Veracrúz City is hot and humid and very much Caribbean. My previous assertion that Mexicans were drab dressers had to be re-evaluated as there was no shirt too loud for the local inhabitants (called Jarochos)! Our hotel was right by the centre of town. Mexican towns usually come alive on a Sunday evening when families come out and have fun. Robert and I sat out and watched the people promenade and listen to the marimba players. The city also seemed to be full of sailors in dress uniform as the Naval College is based in Veracrúz City. Every sailor-boy was decked out in white with a girl on his arm! It gave the place a rather humorous, camp feel.

Veracrúz City is also the heart of the Mexican oil industry. As I’ve written before, there is only one oil company in Mexico: the state-owned and notoriously corrupt and inefficient Pemex. It takes the oil out of the ground but as Mexico has no refineries it has to give it to the U.S. as crude and buy it back from them. Veracrúz City is a huge port due to all the off-shore drilling platforms. The city’s promenade is extremely long where one can gaze out upon all manner of ships and oil-related paraphernalia.

After retreating to our air-conditioned room we slept heavily. Our time in the city was limited so we got up early and had a hearty breakfast of some sort of spicy fish. The mission was then to find a boat that would take us to Cancuncito – a sand bank off the coast of the city and get back in time for the bus that would take us to Xalapa.

We actually stumbled upon the boat in the end. It was a speed boat and we were required to wear life-jackets. I had been in the Gulf of Mexico before in 1989 on a family holiday to Florida. I remember clearly how the sea was alive with every sort of fish imaginable. This time was exactly the same and en route to Cancuncito I saw a giant manta ray leap out of the sea! Though impressive it’s not the sort of thing you want to bump into when you’re in the water, as Steve Irwin would testify to if he weren’t brown bread.

- _Required work_:
Can you set down the Veracrúz account from "After retreating to" up to and including "us to Xalapa."? Work only from the Veracrúz account.

- _Data section_:

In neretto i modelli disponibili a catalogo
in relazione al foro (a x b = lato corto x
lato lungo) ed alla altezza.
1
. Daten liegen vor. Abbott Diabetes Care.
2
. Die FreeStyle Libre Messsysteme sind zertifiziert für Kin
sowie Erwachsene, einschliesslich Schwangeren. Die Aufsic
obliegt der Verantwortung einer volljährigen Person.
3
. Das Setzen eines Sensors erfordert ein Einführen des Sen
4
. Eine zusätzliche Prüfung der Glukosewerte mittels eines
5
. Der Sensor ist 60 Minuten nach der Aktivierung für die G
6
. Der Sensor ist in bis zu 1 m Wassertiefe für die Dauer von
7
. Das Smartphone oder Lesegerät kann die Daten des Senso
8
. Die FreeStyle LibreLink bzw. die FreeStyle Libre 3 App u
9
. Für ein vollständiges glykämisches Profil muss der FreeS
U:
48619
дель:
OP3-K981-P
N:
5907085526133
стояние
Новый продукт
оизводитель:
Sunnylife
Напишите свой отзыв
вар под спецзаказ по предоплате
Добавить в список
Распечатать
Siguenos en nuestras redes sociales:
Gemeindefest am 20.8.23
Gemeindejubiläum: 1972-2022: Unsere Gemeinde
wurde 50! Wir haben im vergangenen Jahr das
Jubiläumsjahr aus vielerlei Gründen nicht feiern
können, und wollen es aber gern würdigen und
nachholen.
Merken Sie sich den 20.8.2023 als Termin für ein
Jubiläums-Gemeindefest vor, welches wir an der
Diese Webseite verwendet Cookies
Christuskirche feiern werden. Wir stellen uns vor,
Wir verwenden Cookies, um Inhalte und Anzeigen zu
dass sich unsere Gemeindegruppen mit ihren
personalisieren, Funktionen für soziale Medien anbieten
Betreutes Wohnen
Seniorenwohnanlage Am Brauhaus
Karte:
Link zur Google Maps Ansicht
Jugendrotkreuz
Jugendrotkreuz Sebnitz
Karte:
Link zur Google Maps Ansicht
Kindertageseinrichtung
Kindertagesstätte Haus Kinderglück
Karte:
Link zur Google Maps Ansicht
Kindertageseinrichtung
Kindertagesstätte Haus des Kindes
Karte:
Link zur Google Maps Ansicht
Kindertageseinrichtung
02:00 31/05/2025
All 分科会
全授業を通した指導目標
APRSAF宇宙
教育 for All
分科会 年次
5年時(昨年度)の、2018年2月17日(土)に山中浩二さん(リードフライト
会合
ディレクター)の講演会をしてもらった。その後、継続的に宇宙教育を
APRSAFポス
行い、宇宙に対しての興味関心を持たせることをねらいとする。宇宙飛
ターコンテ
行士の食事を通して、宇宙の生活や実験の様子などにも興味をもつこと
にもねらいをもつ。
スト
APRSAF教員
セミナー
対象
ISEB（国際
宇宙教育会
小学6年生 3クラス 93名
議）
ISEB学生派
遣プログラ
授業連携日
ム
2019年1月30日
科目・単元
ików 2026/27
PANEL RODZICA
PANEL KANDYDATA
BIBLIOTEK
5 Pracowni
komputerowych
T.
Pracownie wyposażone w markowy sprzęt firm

- _Result_:
After retreating to our air-conditioned room we slept heavily. Our time in the city was limited so we got up early and had a hearty breakfast of some sort of spicy fish. The mission was then to find a boat that would take us to Cancuncito – a sand bank off the coast of the city and get back in time for the bus that would take us to Xalapa.